Return all of the data exactly as written, without the pictures.

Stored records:
*****
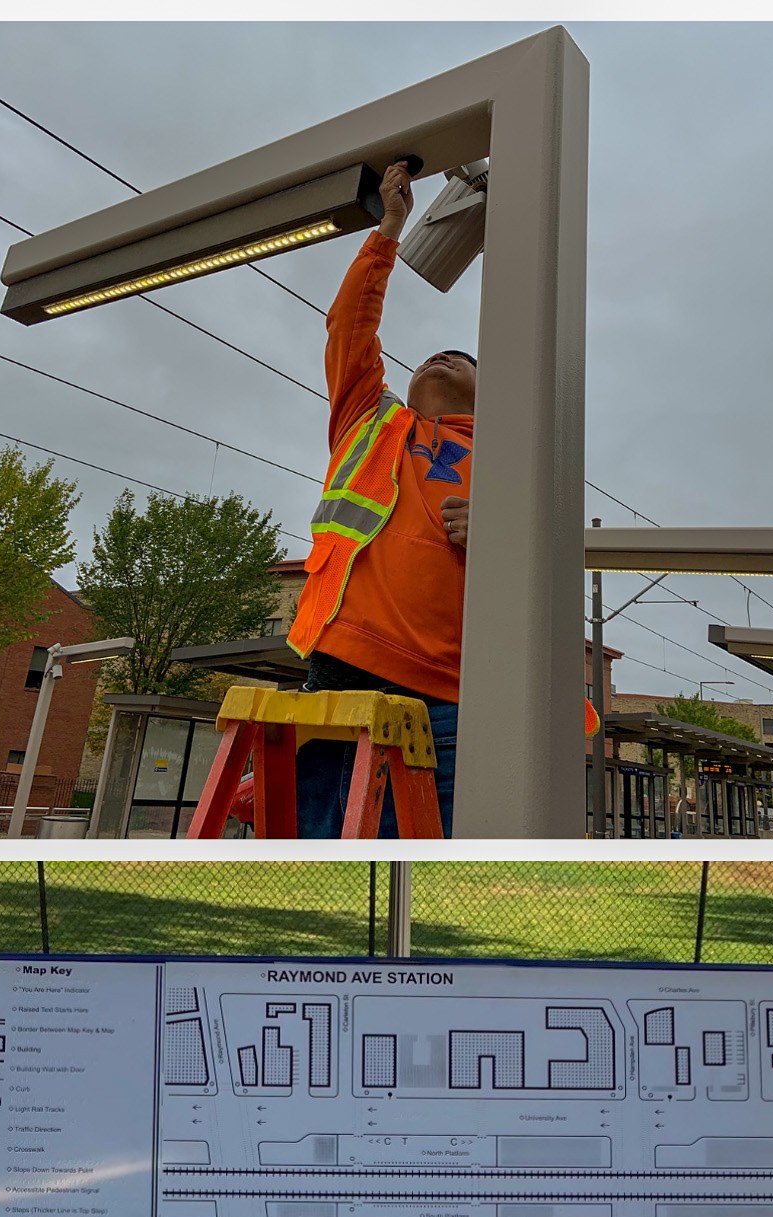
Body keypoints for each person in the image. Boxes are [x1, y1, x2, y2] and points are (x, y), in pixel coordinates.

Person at [284, 160, 472, 837]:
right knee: (314, 860)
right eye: (433, 354)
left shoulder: (513, 462)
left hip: (443, 693)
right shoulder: (370, 419)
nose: (442, 357)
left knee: (419, 866)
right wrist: (388, 231)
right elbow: (347, 329)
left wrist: (507, 535)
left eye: (464, 357)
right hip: (337, 667)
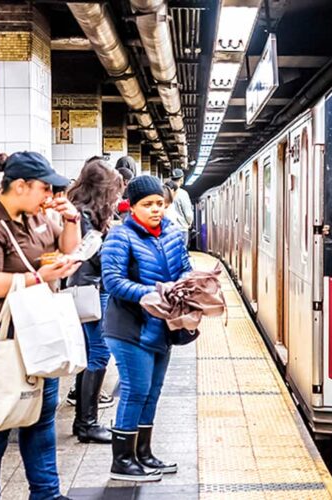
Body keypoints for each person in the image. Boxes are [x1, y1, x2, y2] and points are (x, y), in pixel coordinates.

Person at [0, 151, 81, 500]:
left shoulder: (36, 217)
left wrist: (71, 220)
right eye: (44, 188)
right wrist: (37, 278)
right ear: (20, 186)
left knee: (40, 415)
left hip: (31, 327)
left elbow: (68, 249)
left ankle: (47, 494)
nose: (50, 197)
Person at [101, 175, 193, 482]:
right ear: (133, 207)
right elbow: (112, 281)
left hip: (162, 325)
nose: (156, 210)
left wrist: (189, 287)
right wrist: (149, 293)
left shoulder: (172, 234)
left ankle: (143, 454)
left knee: (152, 392)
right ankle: (122, 461)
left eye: (160, 204)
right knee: (135, 389)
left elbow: (184, 269)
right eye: (147, 204)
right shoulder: (120, 236)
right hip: (129, 327)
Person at [64, 159, 124, 444]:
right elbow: (90, 255)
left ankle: (82, 422)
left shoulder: (79, 209)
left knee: (91, 354)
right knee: (99, 353)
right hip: (89, 288)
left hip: (88, 287)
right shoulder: (85, 215)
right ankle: (87, 424)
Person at [169, 169, 194, 246]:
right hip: (181, 229)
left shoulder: (165, 191)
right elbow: (188, 214)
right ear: (181, 179)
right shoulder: (183, 194)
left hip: (168, 229)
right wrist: (189, 223)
*****
▶ **Exercise solution**:
Body keypoints for each person in the image. Boxes are [x1, y1, x2, y2] and points are (x, y), in pixel coordinates.

Person at [284, 160, 472, 837]:
right knee: (314, 860)
right eye: (433, 354)
left shoulder: (513, 462)
left hip: (443, 693)
right shoulder: (370, 419)
nose: (442, 357)
left knee: (419, 866)
right wrist: (388, 231)
right elbow: (347, 329)
left wrist: (507, 535)
left eye: (464, 357)
right hip: (337, 667)
Body keypoints for each person in the image. Boxes are [x1, y1, x2, y2] and points are (x, y), in pixel coordinates.

Person at [0, 151, 81, 500]:
left shoulder: (36, 217)
left wrist: (71, 220)
right eye: (44, 188)
right wrist: (37, 278)
right ear: (20, 186)
left knee: (40, 415)
left hip: (31, 327)
left elbow: (68, 249)
left ankle: (47, 494)
nose: (50, 197)
Person at [101, 175, 193, 482]:
right ear: (133, 207)
right elbow: (112, 281)
left hip: (162, 325)
nose: (156, 210)
left wrist: (189, 287)
right wrist: (149, 293)
left shoulder: (172, 234)
left ankle: (143, 454)
left knee: (152, 392)
right ankle: (122, 461)
left eye: (160, 204)
right knee: (135, 389)
left elbow: (184, 269)
right eye: (147, 204)
right shoulder: (120, 236)
right hip: (129, 327)
Person at [64, 159, 124, 444]:
right elbow: (90, 255)
left ankle: (82, 422)
left shoulder: (79, 209)
left knee: (91, 354)
right knee: (99, 353)
right hip: (89, 288)
left hip: (88, 287)
right shoulder: (85, 215)
right ankle: (87, 424)
Person at [169, 169, 194, 246]:
right hip: (181, 229)
left shoulder: (165, 191)
right elbow: (188, 214)
right ear: (181, 179)
right shoulder: (183, 194)
left hip: (168, 229)
right wrist: (189, 223)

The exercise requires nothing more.